Zwölf Gruppen gibt es bei der Weltmeisterschaft 2026. Und das heißt, dass zwölfmal je zwei Spiele gleichzeitig ausgetragen werden, nämlich jeweils die beiden abschließenden Spiele der Gruppenphase.
Und das hat zur Folge, dass beide Partien nicht nur zeitgleich stattfinden, sondern auch parallel, in Konkurrenz zueinander, ausgestrahlt werden. Nachdem sich der ORF und ServusTV die Übertragungsrechte teilen, ist jeweils ein Spiel im öffentlich-rechtlichen Rundfunk und eines im Privatsender zu sehen.
Den Anfang machte am Donnerstagabend die Gruppe B. Das Schlagerspiel zwischen Co-Gastgeber Kanada und der Schweiz, das direkte Duell um den Gruppensieg, ist dabei auf ServusTV gelaufen, während die Partie Bosnien gegen Katar im ORF zu sehen war. Die Bosnier brauchen hier ganz dringend einen Sieg für den Aufstieg, der ist auch geglückt.

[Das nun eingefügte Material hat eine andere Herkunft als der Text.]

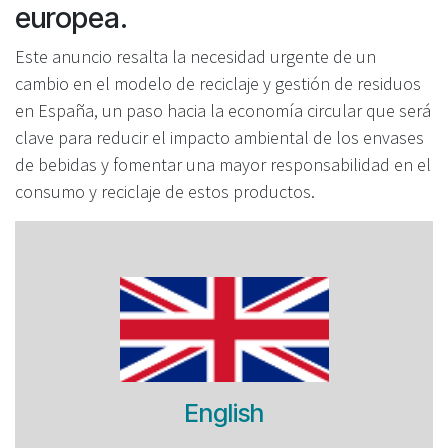
europea.
Este anuncio resalta la necesidad urgente de un
cambio en el modelo de reciclaje y gestión de residuos
en España, un paso hacia la economía circular que será
clave para reducir el impacto ambiental de los envases
de bebidas y fomentar una mayor responsabilidad en el
consumo y reciclaje de estos productos.
English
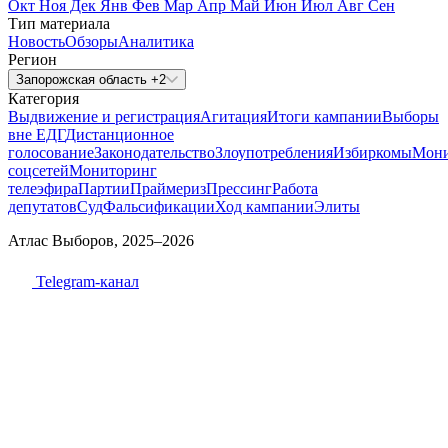
Окт
Ноя
Дек
Янв
Фев
Мар
Апр
Май
Июн
Июл
Авг
Сен
Тип материала
Новость
Обзоры
Аналитика
Регион
Запорожская область +2
Категория
Выдвижение и регистрация
Агитация
Итоги кампании
Выборы
вне ЕДГ
Дистанционное
голосование
Законодательство
Злоупотребления
Избиркомы
Мони
соцсетей
Мониторинг
телеэфира
Партии
Праймериз
Прессинг
Работа
депутатов
Суд
Фальсификации
Ход кампании
Элиты
Атлас Выборов, 2025–2026
Telegram-канал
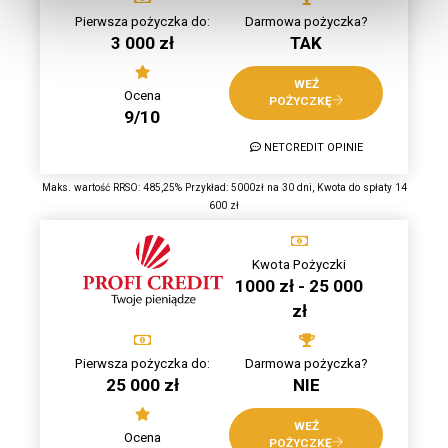
Pierwsza pożyczka do:
Darmowa pożyczka?
3 000 zł
TAK
WEŹ
Ocena
POŻYCZKĘ
9/10
NETCREDIT OPINIE
Maks. wartość RRSO: 485,25% Przykład: 5000zł na 30 dni, Kwota do spłaty 14
600 zł
Kwota Pożyczki
1000 zł - 25 000
zł
Pierwsza pożyczka do:
Darmowa pożyczka?
25 000 zł
NIE
WEŹ
Ocena
POŻYCZKĘ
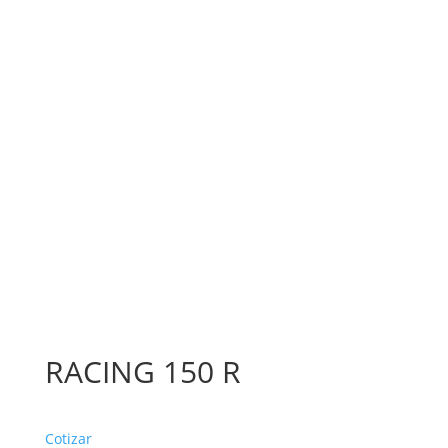
RACING 150 R
Cotizar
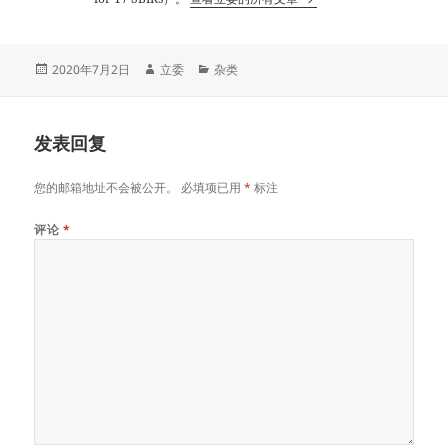
发
作
分
2020年7月2日
立委
杂类
布
者
类
于
发表回复
您的邮箱地址不会被公开。
必填项已用
*
标注
评论
*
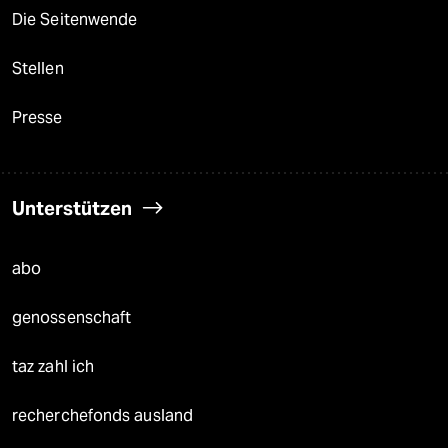
Die Seitenwende
Stellen
Presse
Unterstützen
abo
genossenschaft
taz zahl ich
recherchefonds ausland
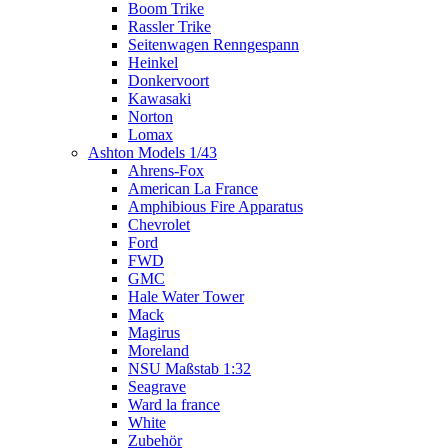
Boom Trike
Rassler Trike
Seitenwagen Renngespann
Heinkel
Donkervoort
Kawasaki
Norton
Lomax
Ashton Models 1/43
Ahrens-Fox
American La France
Amphibious Fire Apparatus
Chevrolet
Ford
FWD
GMC
Hale Water Tower
Mack
Magirus
Moreland
NSU Maßstab 1:32
Seagrave
Ward la france
White
Zubehör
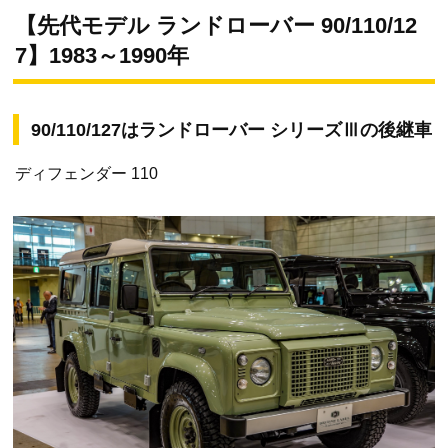
【先代モデル ランドローバー 90/110/12
7】1983～1990年
90/110/127はランドローバー シリーズⅢの後継車
ディフェンダー 110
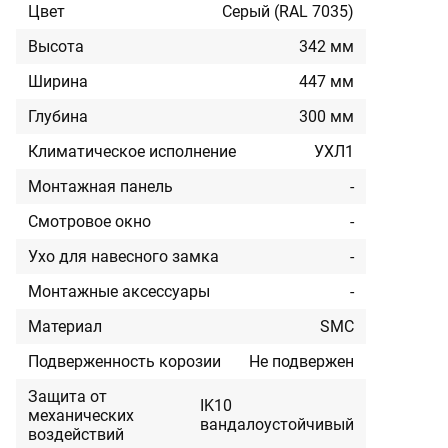
Цвет
Серый (RAL 7035)
Высота
342 мм
Ширина
447 мм
Глубина
300 мм
Климатическое исполнение
УХЛ1
Монтажная панель
-
Смотровое окно
-
Ухо для навесного замка
-
Монтажные аксессуары
-
Материал
SMC
Подверженность корозии
Не подвержен
Защита от
IK10
механических
вандалоустойчивый
воздействий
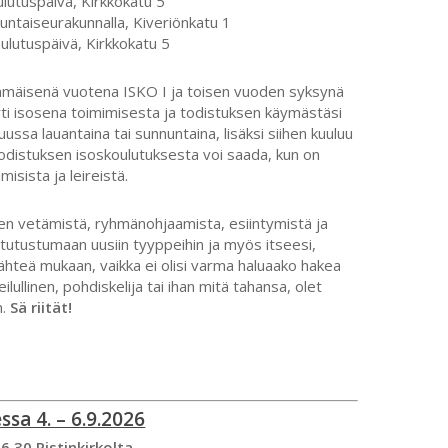
ulutuspäivä, Kirkkokatu 5
luntaiseurakunnalla, Kiveriönkatu 1
ulutuspäivä, Kirkkokatu 5
mmäisenä vuotena ISKO I ja toisen vuoden syksynä
rti isosena toimimisesta ja todistuksen käymästäsi
ssa lauantaina tai sunnuntaina, lisäksi siihen kuuluu
Todistuksen isoskoulutuksesta voi saada, kun on
isista ja leireistä.
ien vetämistä, ryhmänohjaamista, esiintymistä ja
 tutustumaan uusiin tyyppeihin ja myös itseesi,
ähteä mukaan, vaikka ei olisi varma haluaako hakea
eilullinen, pohdiskelija tai ihan mitä tahansa, olet
n.
Sä riität!
ssa 4. – 6.9.2026
 16.30 Ristinkirkolta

Trotzdem lockte die ServusTV-Übertragung wesentlich mehr österreichische Fußballfans vor den TV-Bildschirm. So verfolgten 470.000 TV-Zuschauer die Übertragung der zweiten Hälfte vor dem Bildschirm, in der ersten Halbzeit waren es 469.000 gewesen. Die Partie Kanada gegen Schweiz sahen darüber hinaus 75.000 österreichische Fans in der ARD.

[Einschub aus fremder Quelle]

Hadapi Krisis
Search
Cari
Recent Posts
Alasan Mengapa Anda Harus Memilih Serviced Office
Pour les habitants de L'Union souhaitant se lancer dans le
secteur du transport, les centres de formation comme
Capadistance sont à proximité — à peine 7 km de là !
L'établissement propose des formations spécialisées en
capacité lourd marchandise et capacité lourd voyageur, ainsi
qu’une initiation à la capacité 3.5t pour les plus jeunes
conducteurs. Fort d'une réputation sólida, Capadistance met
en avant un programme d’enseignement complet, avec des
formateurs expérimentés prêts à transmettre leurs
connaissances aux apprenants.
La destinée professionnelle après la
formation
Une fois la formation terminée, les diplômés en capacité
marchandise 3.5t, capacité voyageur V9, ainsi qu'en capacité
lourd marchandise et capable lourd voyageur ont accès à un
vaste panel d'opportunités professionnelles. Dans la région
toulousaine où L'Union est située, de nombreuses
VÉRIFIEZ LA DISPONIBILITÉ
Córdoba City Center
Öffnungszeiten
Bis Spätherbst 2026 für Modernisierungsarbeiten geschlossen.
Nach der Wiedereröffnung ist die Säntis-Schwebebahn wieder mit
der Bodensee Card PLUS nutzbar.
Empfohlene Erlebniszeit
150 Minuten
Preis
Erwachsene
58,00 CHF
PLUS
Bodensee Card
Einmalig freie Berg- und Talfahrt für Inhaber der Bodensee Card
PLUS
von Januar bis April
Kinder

Die Partie im ORF war hingegen kein Straßenfeger. 276.000 Fans sahen die zweite Spielhälfte zwischen Bosnien und Katar, während es im ersten Durchgang gar nur 256.000 waren.

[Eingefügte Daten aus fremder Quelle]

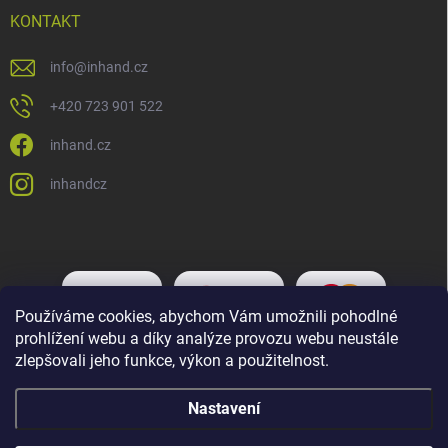
KONTAKT
info
@
inhand.cz
+420 723 901 522
inhand.cz
inhandcz
Používáme cookies, abychom Vám umožnili pohodlné
prohlížení webu a díky analýze provozu webu neustále
zlepšovali jeho funkce, výkon a použitelnost.
Nastavení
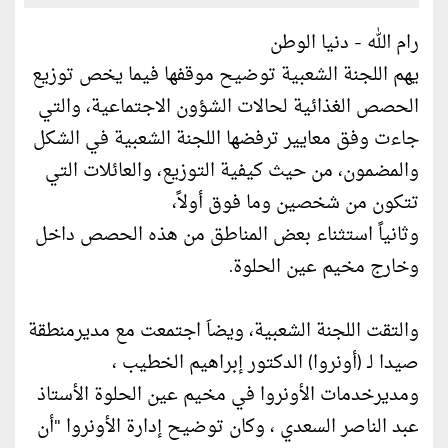
رام الله - دنيا الوطن
يهم اللجنة الشعبية توضيح موقفها فيما يخص توزيع
الحصص الغذائية لحالات الشؤون الاجتماعية، والتي
جاءت وفق معايير ترفضها اللجنة الشعبية في الشكل
والمضمون، من حيث كيفية التوزيع، والعائلات التي
تتكون من شخصين وما فوق أولاً،
وثانياً استثناء بعض المناطق من هذه الحصص داخل
وخارج مخيم عين الحلوة.
والتقت اللجنة الشعبية، ويضاَ اجتمعت مع مديرمنطقة
صيدا لـ (أونروا) الدكتور إبراهيم الخطيب ،
ومديرخدمات الأونروا في مخيم عين الحلوة الأستاذ
عبد الناصر السعدي ، وكان توضيح إدارة الأونروا "أن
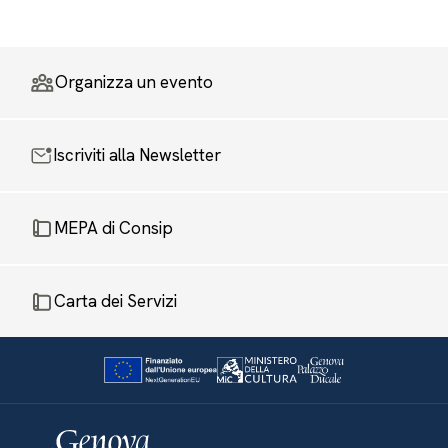
Organizza un evento
Iscriviti alla Newsletter
MEPA di Consip
Carta dei Servizi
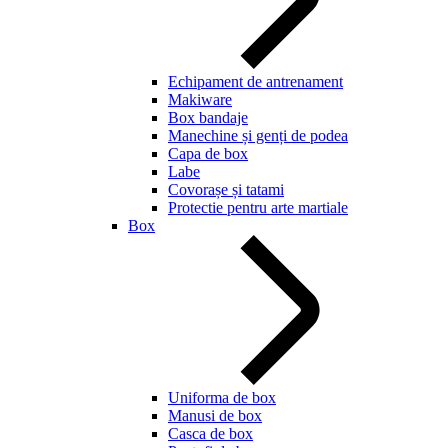
Echipament de antrenament
Makiware
Box bandaje
Manechine și genți de podea
Capa de box
Labe
Covorașe și tatami
Protectie pentru arte martiale
Box
Uniforma de box
Manusi de box
Casca de box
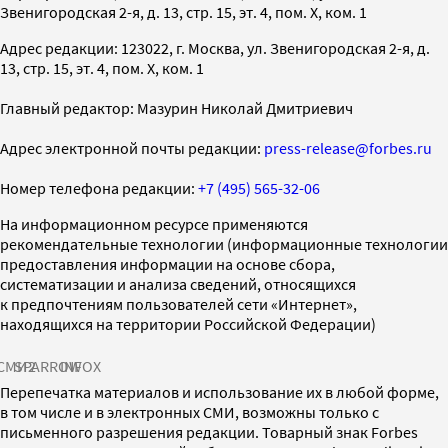
Звенигородская 2-я, д. 13, стр. 15, эт. 4, пом. X, ком. 1
Адрес редакции: 123022, г. Москва, ул. Звенигородская 2-я, д.
13, стр. 15, эт. 4, пом. X, ком. 1
Главный редактор: Мазурин Николай Дмитриевич
Адрес электронной почты редакции:
press-release@forbes.ru
Номер телефона редакции:
+7 (495) 565-32-06
На информационном ресурсе применяются
рекомендательные технологии (информационные технологии
предоставления информации на основе сбора,
систематизации и анализа сведений, относящихся
к предпочтениям пользователей сети «Интернет»,
находящихся на территории Российской Федерации)
СМИ2
SPARROW
INFOX
Перепечатка материалов и использование их в любой форме,
в том числе и в электронных СМИ, возможны только с
письменного разрешения редакции. Товарный знак Forbes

Das könnte aber freilich auch mit der Attraktivität der Begegnung zusammenhängen, das dreht sich freilich wieder. Am Donnerstagabend läuft das vermeintliche Top-Duell zwischen Deutschland und Ecuador dann auf ORF1, während zeitgleich Curacao gegen die Elfenbeinküste bei ServusTV zu sehen ist. Anstoß in beiden Partien ist um 22 Uhr.